Practical information

  • Getting there: fly to Mohenjo Daro Airport (MJD; the site has its own small airport; domestic flights from Karachi (KHI; Pakistan International Airlines; 1h); or fly to Sukkur (SKZ) and transfer by road (90 km; 1h30m by car)); the train from Karachi to Larkana (the nearest major city; 7h; Pakistan Railways); from Larkana, a taxi to the site (30 km; approximately 30 min; PKR 1,000-1,500/€3-4); the entry ticket (approximately PKR 500/€1.50 for foreign visitors; Pakistani nationals have a lower price; the site museum is included in the ticket)); the conservation emergency (the site is on the UNESCO “endangered heritage” list (2022 update): the mud-brick construction of Mohenjo-daro has been damaged by salt crystallization (the saline groundwater rises into the brick and crystallizes, expanding and cracking the brick faces) and by flooding from the Indus River (the 2010 Pakistan floods inundated part of the site)); the best time (October-February; summer temperatures reach 48°C)

Getting there

Fly to Mohenjo Daro Airport (MJD, 1h from Karachi) or fly Karachi to Larkana/Sukkur and drive.
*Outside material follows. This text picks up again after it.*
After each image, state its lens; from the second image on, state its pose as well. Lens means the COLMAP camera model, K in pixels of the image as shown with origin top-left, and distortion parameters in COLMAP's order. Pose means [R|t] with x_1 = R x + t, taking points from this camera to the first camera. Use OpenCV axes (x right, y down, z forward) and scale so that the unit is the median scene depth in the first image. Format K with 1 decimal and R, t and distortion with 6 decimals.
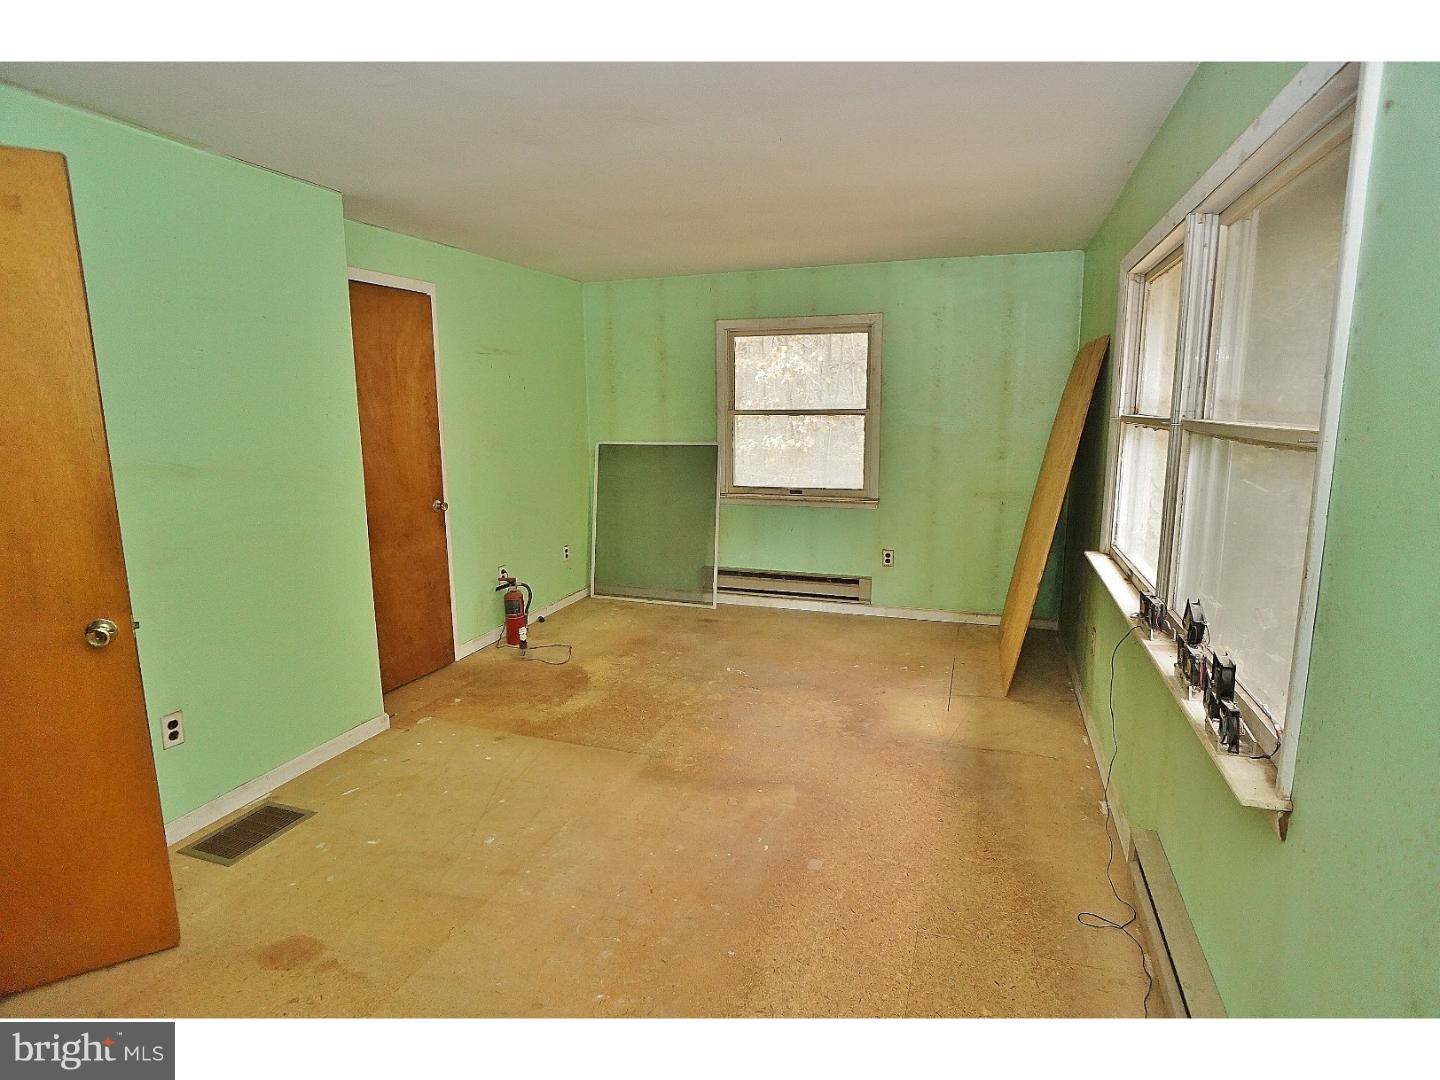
lens RADIAL K [[764.1, 0, 720.0], [0, 764.1, 540.0], [0, 0, 1]] dist [0.000456, -0.000014]
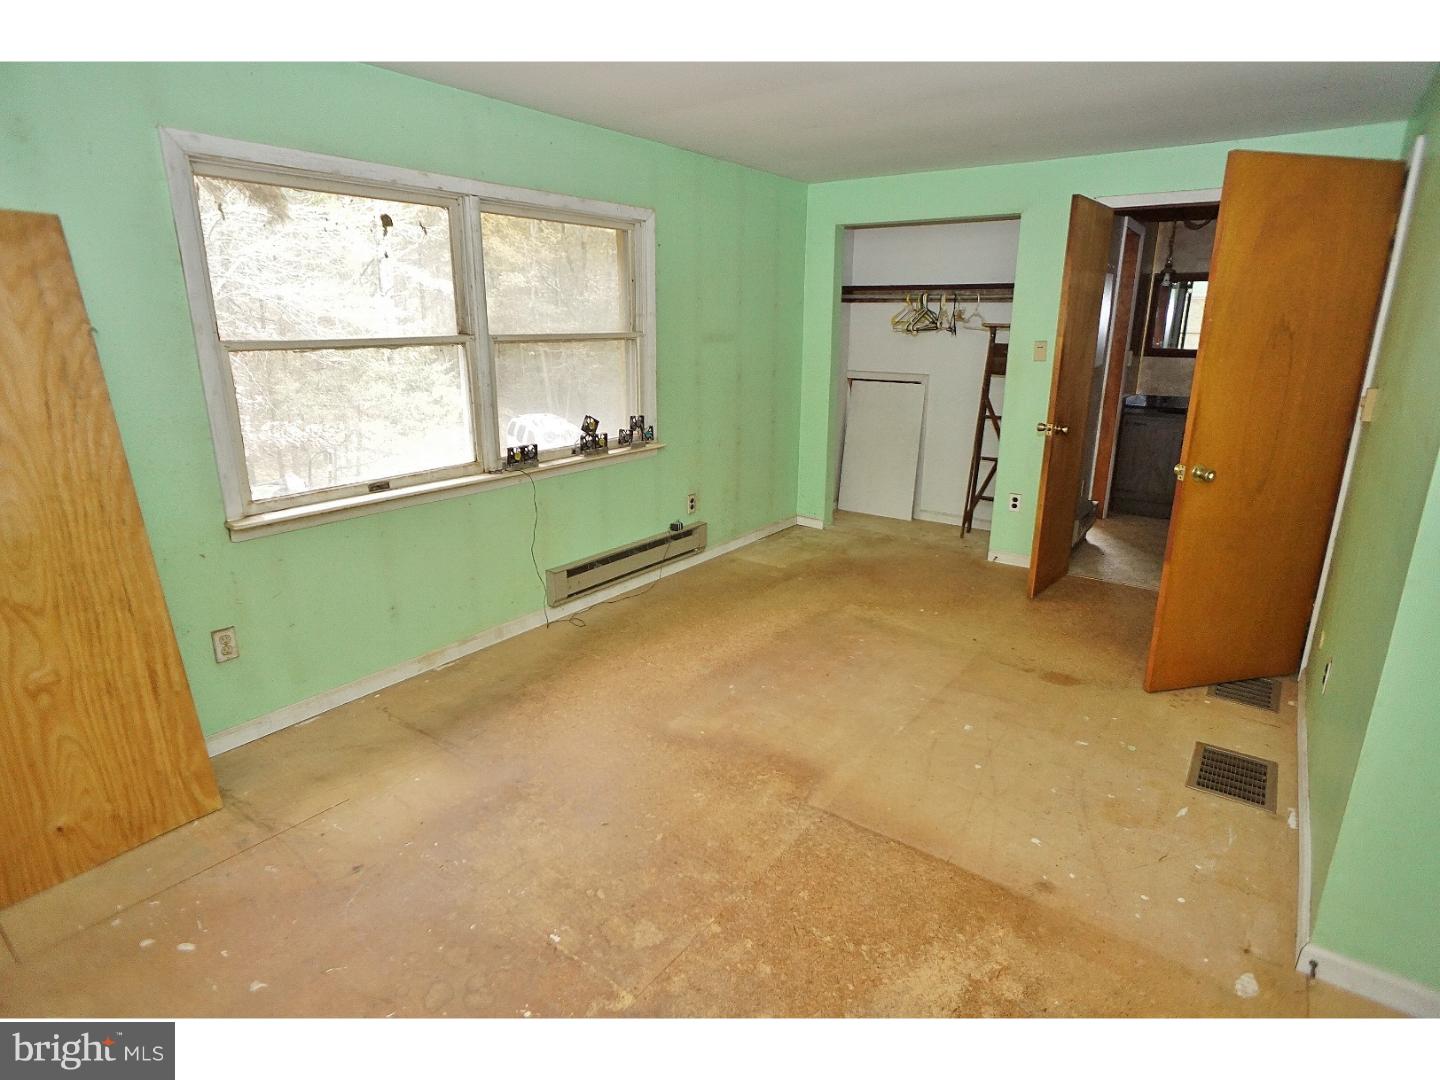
lens RADIAL K [[764.1, 0, 720.0], [0, 764.1, 540.0], [0, 0, 1]] dist [0.000456, -0.000014]
pose [[-0.954963, -0.077402, 0.286453, -0.205880], [0.056494, 0.900294, 0.431601, -0.279624], [-0.291299, 0.428346, -0.855374, 1.560772]]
Entry ~€1.50. UNESCO endangered site (salt crystallization + flooding). Best season: October-February. GPS: 27.3244, 68.1378.

Nearby

  • Sukkur and the Indus River — 90 km north (the Lansdowne Bridge (1889 CE; the earliest major iron girder bridge in South Asia; still in use); the Sukkur Barrage (1932 CE; one of the engineering marvels of British colonial India: the dam controls the Indus River and provides irrigation water for 7 million hectares of Sindh; the largest irrigation system in the world at the time of construction))
  • Kot Diji Fortress — 60 km north (a pre-Harappan archaeological site (approximately 3000-2600 BCE) showing the transition from pre-urban to urban Harappan culture; the Kot Diji complex in the walls of the 18th century Talpur Mir fortress)

Sources

  • Wikipedia, Mohenjo-daro; Indus Valley Civilisation; Indus script; Great Bath, Mohenjo-daro, accessed June 2026
  • UNESCO, Archaeological Ruins at Moenjodaro, WHS reference 138, inscribed 1980

Hero image: Mohenjo-daro, Sindh, Pakistan, Wikimedia Commons. Editorial text © Cultural Heritage Online, 2026.